*** EXTRAIT DU TEXTE

XVIII. Ce qui est vrai des individus est vrai des peuples ; il n’est pas une nation assez aveugle pour préférer la justice dans l’esclavage à la domination au prix de l’injustice. Je n’irai pas chercher mes preuves bien loin. Pendant mon consulat, j’appelai le peuple, d’après vos propres conseils, à se prononcer sur le traité de Numance. Tout le monde savait que Q. Pompée avait conclu ce traité, et que Mancinus s’était engagé comme lui. Celui-ci, le plus intègre des hommes, appuya la proposition, que je présentai au peuple sur les ordres mêmes du sénat ; l’autre se défendit très-vivement. Où était l’honneur, la probité, la bonne foi ? du côté de Mancinus ; l’habileté, la politique, la prudence ? du côté de Pompée……(LACUNE)

******
*** INFORMATIONS EXTRAITES

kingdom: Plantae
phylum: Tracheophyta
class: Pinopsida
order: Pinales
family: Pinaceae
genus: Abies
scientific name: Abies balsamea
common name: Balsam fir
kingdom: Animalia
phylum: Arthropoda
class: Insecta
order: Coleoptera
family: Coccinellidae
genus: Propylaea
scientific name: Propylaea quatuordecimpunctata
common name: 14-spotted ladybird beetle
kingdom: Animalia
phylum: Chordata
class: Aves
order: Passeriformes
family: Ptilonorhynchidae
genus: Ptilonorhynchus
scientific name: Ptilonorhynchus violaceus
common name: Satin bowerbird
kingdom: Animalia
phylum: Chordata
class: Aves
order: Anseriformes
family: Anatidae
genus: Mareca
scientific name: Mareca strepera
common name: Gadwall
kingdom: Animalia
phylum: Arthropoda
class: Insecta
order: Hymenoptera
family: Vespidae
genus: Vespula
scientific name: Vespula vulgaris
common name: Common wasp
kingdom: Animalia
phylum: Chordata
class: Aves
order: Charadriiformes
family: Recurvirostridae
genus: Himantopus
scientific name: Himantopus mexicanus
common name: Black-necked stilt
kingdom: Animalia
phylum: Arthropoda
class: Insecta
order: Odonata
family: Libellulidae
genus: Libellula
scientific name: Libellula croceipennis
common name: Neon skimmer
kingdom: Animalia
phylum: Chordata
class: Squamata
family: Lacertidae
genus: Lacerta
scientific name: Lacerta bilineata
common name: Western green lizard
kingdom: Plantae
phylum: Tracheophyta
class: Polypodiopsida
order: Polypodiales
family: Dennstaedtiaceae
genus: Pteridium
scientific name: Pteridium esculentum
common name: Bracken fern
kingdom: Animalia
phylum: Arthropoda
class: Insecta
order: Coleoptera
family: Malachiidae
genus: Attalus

******

EXERCICES À RÉSOUDRE:
1) Remplacez « common name » par « nom commun » dans les lignes de données, de la toute première jusqu’à celle contenant « order: Polypodiales » incluse, puis redonnez ces lignes sans rien changer d’autre.
2) Reprenez le passage sur le traité de Numance à la suite de sa dernière phrase.

RÉPONSES SUCCESSIVES:
1)
kingdom: Plantae
phylum: Tracheophyta
class: Pinopsida
order: Pinales
family: Pinaceae
genus: Abies
scientific name: Abies balsamea
nom commun: Balsam fir
kingdom: Animalia
phylum: Arthropoda
class: Insecta
order: Coleoptera
family: Coccinellidae
genus: Propylaea
scientific name: Propylaea quatuordecimpunctata
nom commun: 14-spotted ladybird beetle
kingdom: Animalia
phylum: Chordata
class: Aves
order: Passeriformes
family: Ptilonorhynchidae
genus: Ptilonorhynchus
scientific name: Ptilonorhynchus violaceus
nom commun: Satin bowerbird
kingdom: Animalia
phylum: Chordata
class: Aves
order: Anseriformes
family: Anatidae
genus: Mareca
scientific name: Mareca strepera
nom commun: Gadwall
kingdom: Animalia
phylum: Arthropoda
class: Insecta
order: Hymenoptera
family: Vespidae
genus: Vespula
scientific name: Vespula vulgaris
nom commun: Common wasp
kingdom: Animalia
phylum: Chordata
class: Aves
order: Charadriiformes
family: Recurvirostridae
genus: Himantopus
scientific name: Himantopus mexicanus
nom commun: Black-necked stilt
kingdom: Animalia
phylum: Arthropoda
class: Insecta
order: Odonata
family: Libellulidae
genus: Libellula
scientific name: Libellula croceipennis
nom commun: Neon skimmer
kingdom: Animalia
phylum: Chordata
class: Squamata
family: Lacertidae
genus: Lacerta
scientific name: Lacerta bilineata
nom commun: Western green lizard
kingdom: Plantae
phylum: Tracheophyta
class: Polypodiopsida
order: Polypodiales

2)
XIX. Après ces considérations générales, Carnéade venait à la discussion des faits : Si un homme de bien, disait-il, a un esclave fugitif ou une maison insalubre et malsaine, que seul il connaisse le vice de l’une et la fuite de l’autre, et qu’il veuille, pour cette raison, les mettre en vente, annoncera-t-il qu’il veut vendre un esclave fugitif, une maison insalubre ; ou bien le cachera-t-il à l’acheteur ? S’il l’annonce, on le regardera comme un honnête homme qui a la délicatesse de ne pas tromper, mais comme un sot qui ne placera sa marchandise qu’à vil prix, si toutefois il peut s’en défaire. S’il ne l’annonce pas, il fait preuve de prudence, puisque ses intérêts doivent y gagner ; mais non de probité, puisqu’il trompe. Autre exemple : Si l’on rencontre un homme qui veut vendre de l’or ou de l’argent, croyant que c’est du clinquant ou du plomb, le laissera-t-on dans son erreur pour acheter bon marché, ou l’en tirera-t-on pour payer cher ? Ne serait-ce pas une sottise que de mieux aimer compromettre sa bourse ? — On devait conclure de là, selon Carnéade, que l’honnête homme est un sot, et que l’homme prudent n’est pas honnête.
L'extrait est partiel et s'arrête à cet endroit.